The monkeys also have to be kept as close together as possible to minimize the problem of ripe banana delivery. Unfortunately, keeping 9E70 monkeys in proximity to each other for 1E14 years will mean the probability approaches one that one heck of a poop-throwing fight will wreck the piece of paper that this purported Shakespeare was typed on anyway.

And at that point, you should also consider this theory from the existentialist point of view. Read up on how hard it is on a monkey to be kept in a laboratory. Now imagine that these monkeys instead are being kept in a universe where the only thing they are able to do - anywhere in the universe - is type on a typewriter, eat a banana, bite a repairman, or throw poop at the universe. I'm sure a large number of these monkeys would commit suicide rather than be fated to such a dismal existence - certainly any who evolve a superior intelligence will!

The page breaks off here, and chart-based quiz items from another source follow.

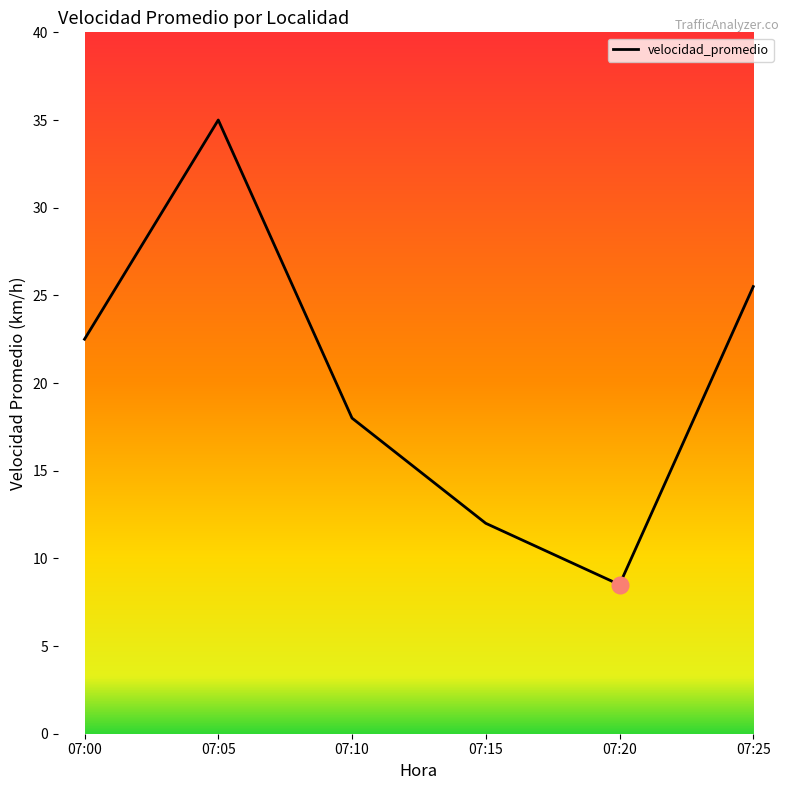

How many lines are shown in the chart?

1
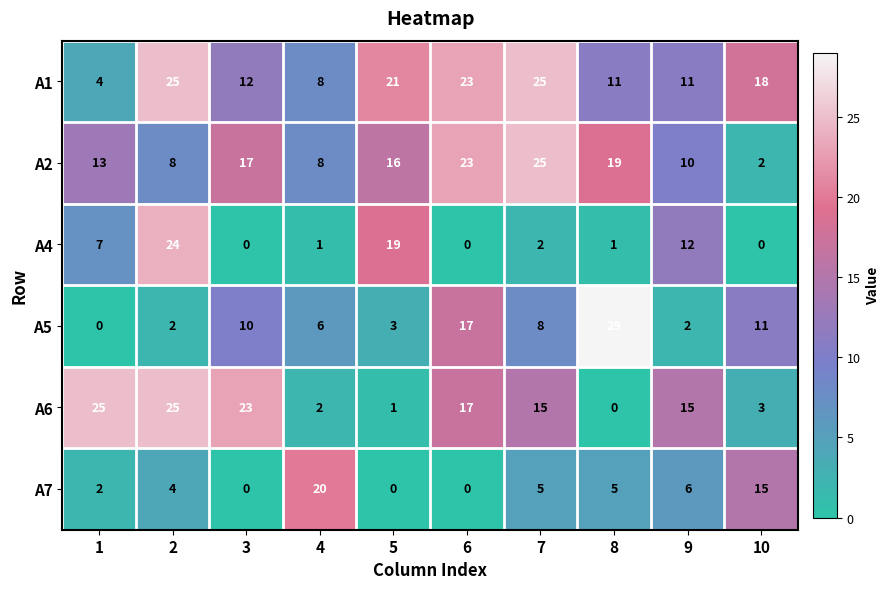

Where does the A5 series first go above 8?

3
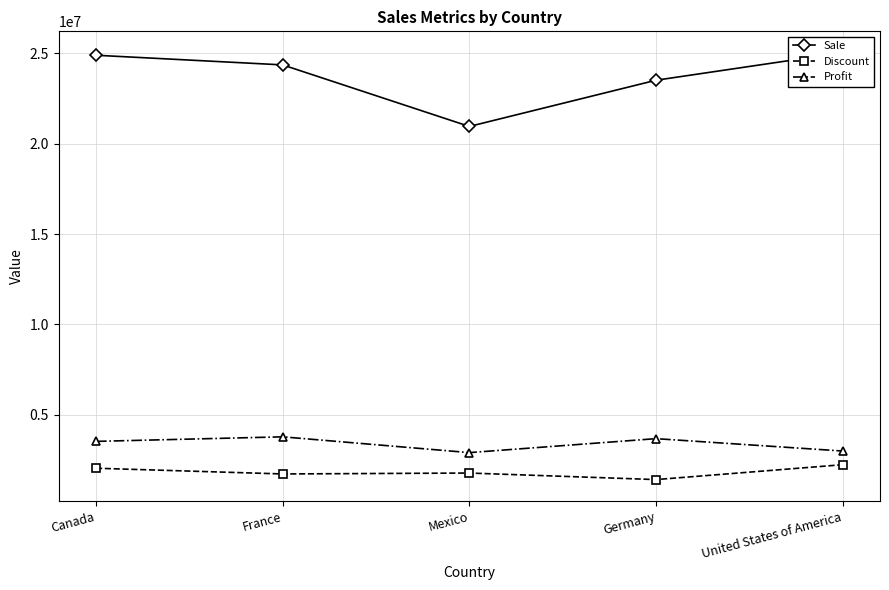

What is the label of the 1st point from the right?

United States of America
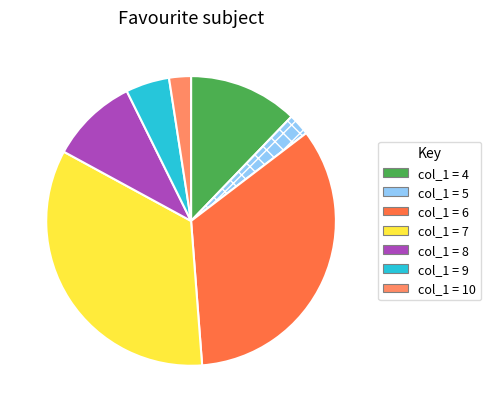

Is there a majority slice in this chart?

No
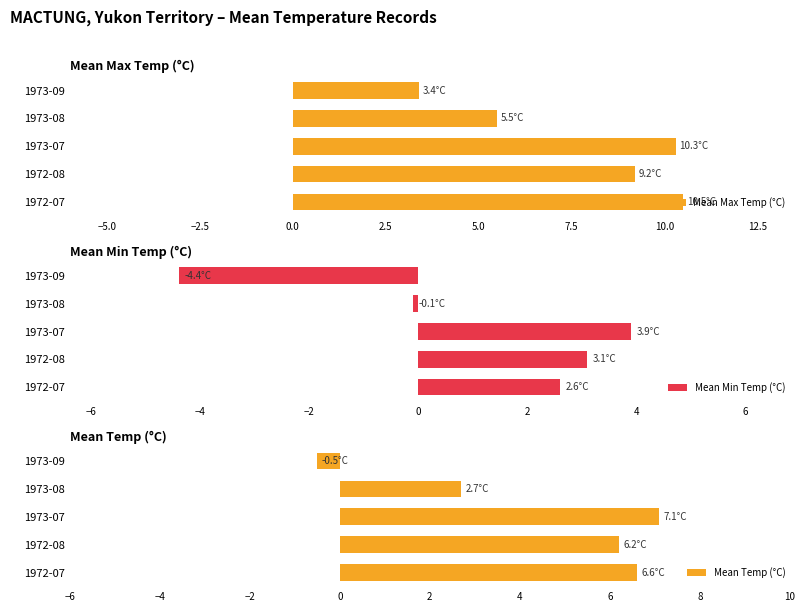

What is the highest value of the Mean Max Temp (°C) series?

10.5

But what do you think these monkeys will do over 1E14 years? Evolve. Boy, this is looking even more doomed.

And what would such a project would entail for the entropy of the universe? Since we're attempting to convert the mass of the universe into monkeys, typewriters, ribbons, paper, typewriter repairmen and bananas, and then transporting them into one location, wouldn't that mean a terrific increase in entropy for the universe as a whole? And let's just hope that collecting all those monkeys (and typewriters!) (and bananas!) together in one place doesn't cause the whole mass of 'em to implode into one big Supermassive_black_hole, or you'll never know what they wrote.

So, the infinite monkey theorem proves to be mathematically a theoretical certainty, but at the same time a real-world complete impossibility. Shows you how useless mathematics is, eh? I'm pretty sure that all this proves that this Emile Borel fellow must have been a bit bananas.